Here is a guide that Christel Kassellmann came up with years ago that still proves true today for a DIY CO2:

" For each Liter ( quart ) of luke warm water, add 100g ( 0.22lbs ) of sugar and about 2g ( 3/4 tablespoon ) of active yeast. "

" For a small 50L ( 13.2 gal. ) aquarium a 0.5 - 1L ( 0.5 - 1qt. ) fermentation jar or bottle suffices, for a 200L ( 52.9gal ) aquarium, 2L ( 2 qt. ) bottle, and for a 400L ( 105.8 gal. ) is sensible "


----------



## Coolfish

Got the co2 hooked up now we play the waiting game. The spray bar must off got a little air in it because it went off all crazy that's why there are a bunch of bubbles.


----------



## Coolfish

How will I know if the co2 is working?


----------



## Coolfish

some pics with the co2 going a few days but not sure if it's working or not.


----------



## BettaGuy

It works if the plants grow better, faster, greener etc. It will take a few days, but its definitely not doing any harm.


----------



## Coolfish

The plants have been very green without it but we'll see what happens by the weekend.


----------



## Fuzz

You're gonna need a "drop checker". Easy to get a hold of, but the 4dKh solution is a little tricky. You can buy it or make it. I just bought it so I don't have to mess with it. A little goes a long way. Usually the drop checker comes with the pH drops...put the "solution" into the drop checker and add a few drops of the "co2 indicator liquid"(ph drops). 

The drop checker is delayed, but gives you a good idea of where you are. If you get to yellow, you're at risk of suffocating your fish. If you can keep it at a lime green color, you're all set. I'm sure there's threads in this forum as well as other forums(google search) that will help with anything that i may have missed or any other questions that you may have....or you can ask them here and one of us "aquatic gardeners" will help you out.

• • • • •

**YOUR OBJECTIVE**
Print the whole forum thread about DIY CO2 for aquariums, word for word. The material from here on stands apart from the thread above.

**DATASET CONTENT**

• • • • •

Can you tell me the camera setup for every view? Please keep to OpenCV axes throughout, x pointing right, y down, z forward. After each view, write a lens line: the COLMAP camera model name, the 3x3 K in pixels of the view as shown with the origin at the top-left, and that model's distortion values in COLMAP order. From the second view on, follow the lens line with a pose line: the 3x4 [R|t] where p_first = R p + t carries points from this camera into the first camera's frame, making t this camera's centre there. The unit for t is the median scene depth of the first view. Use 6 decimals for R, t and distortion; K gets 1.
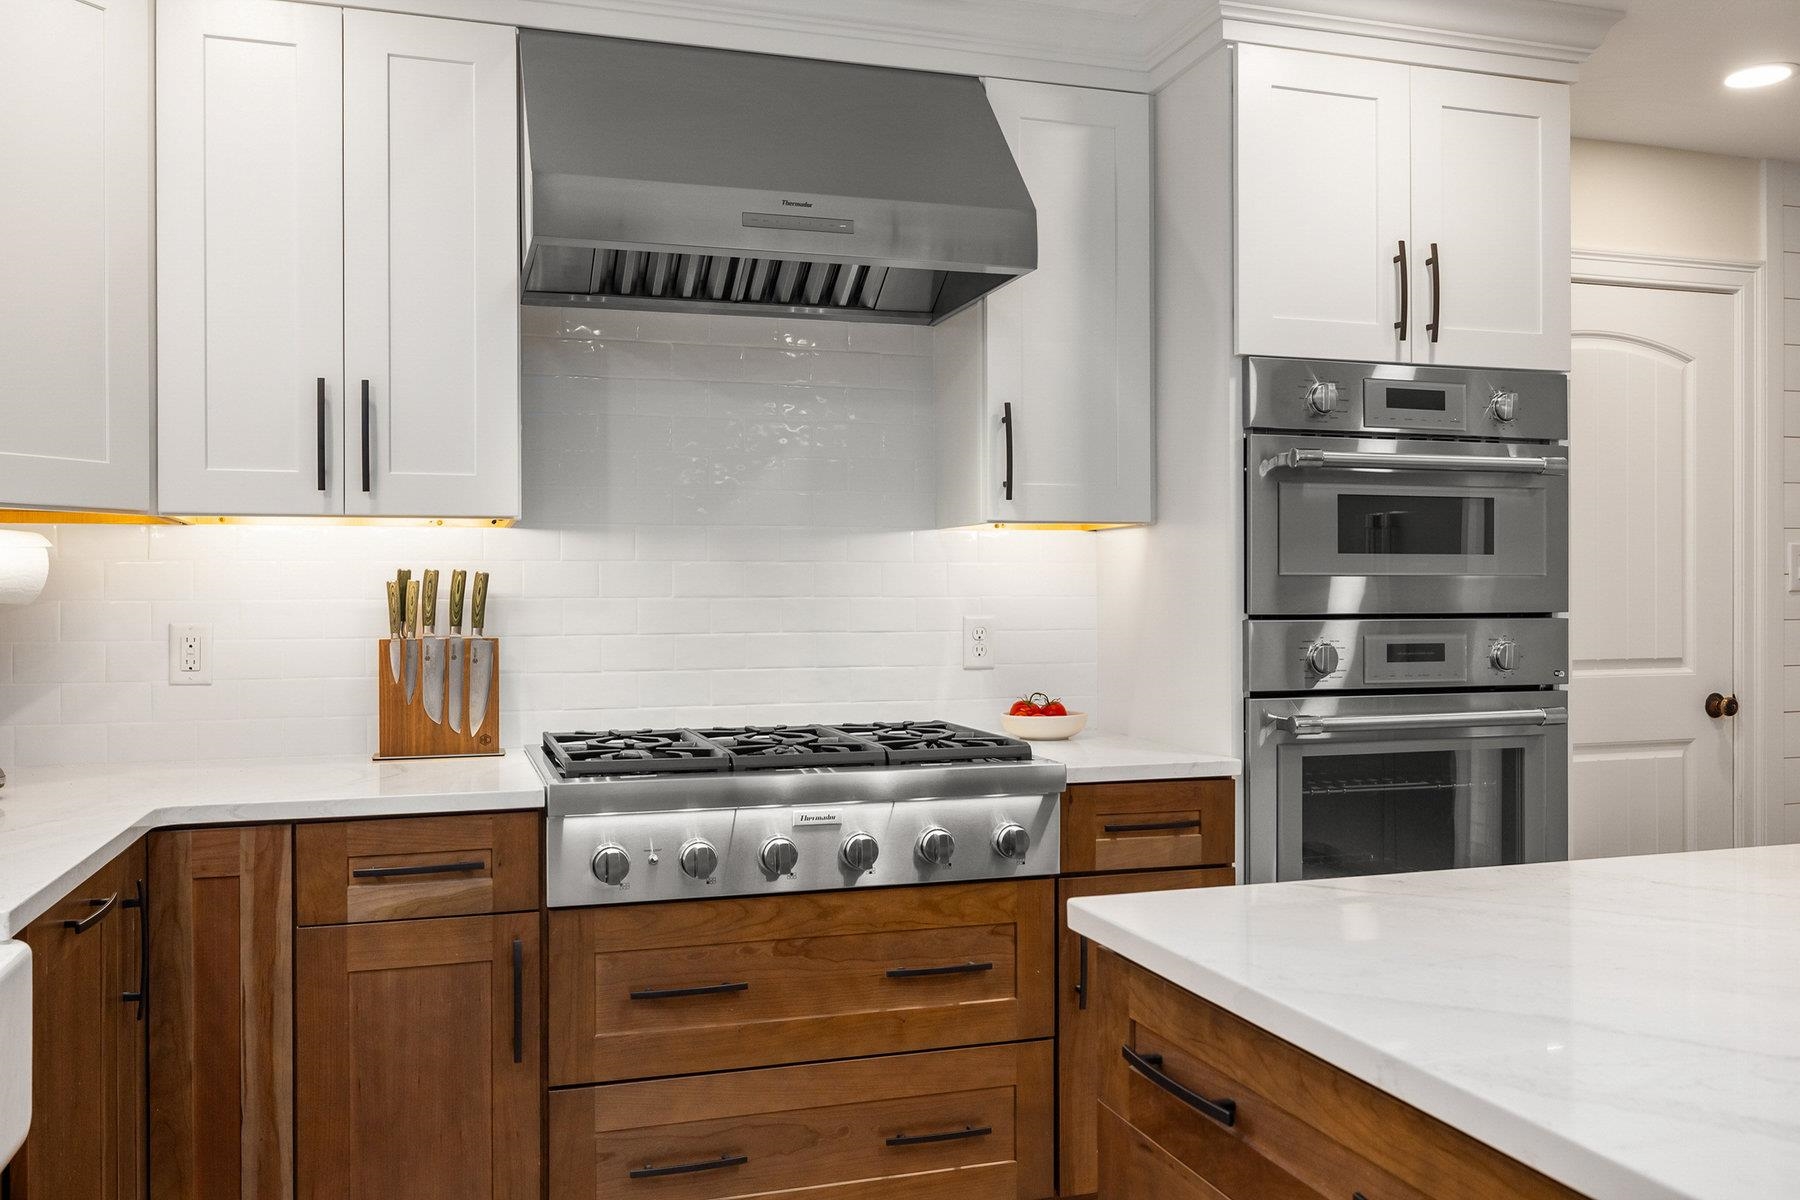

• • • • •

**OUTPUT BELOW**
Here is a guide that Christel Kassellmann came up with years ago that still proves true today for a DIY CO2:

" For each Liter ( quart ) of luke warm water, add 100g ( 0.22lbs ) of sugar and about 2g ( 3/4 tablespoon ) of active yeast. "

" For a small 50L ( 13.2 gal. ) aquarium a 0.5 - 1L ( 0.5 - 1qt. ) fermentation jar or bottle suffices, for a 200L ( 52.9gal ) aquarium, 2L ( 2 qt. ) bottle, and for a 400L ( 105.8 gal. ) is sensible "


----------



## Coolfish

Got the co2 hooked up now we play the waiting game. The spray bar must off got a little air in it because it went off all crazy that's why there are a bunch of bubbles.


----------



## Coolfish

How will I know if the co2 is working?


----------



## Coolfish

some pics with the co2 going a few days but not sure if it's working or not.


----------



## BettaGuy

It works if the plants grow better, faster, greener etc. It will take a few days, but its definitely not doing any harm.


----------



## Coolfish

The plants have been very green without it but we'll see what happens by the weekend.


----------



## Fuzz

You're gonna need a "drop checker". Easy to get a hold of, but the 4dKh solution is a little tricky. You can buy it or make it. I just bought it so I don't have to mess with it. A little goes a long way. Usually the drop checker comes with the pH drops...put the "solution" into the drop checker and add a few drops of the "co2 indicator liquid"(ph drops). 

The drop checker is delayed, but gives you a good idea of where you are. If you get to yellow, you're at risk of suffocating your fish. If you can keep it at a lime green color, you're all set. I'm sure there's threads in this forum as well as other forums(google search) that will help with anything that i may have missed or any other questions that you may have....or you can ask them here and one of us "aquatic gardeners" will help you out.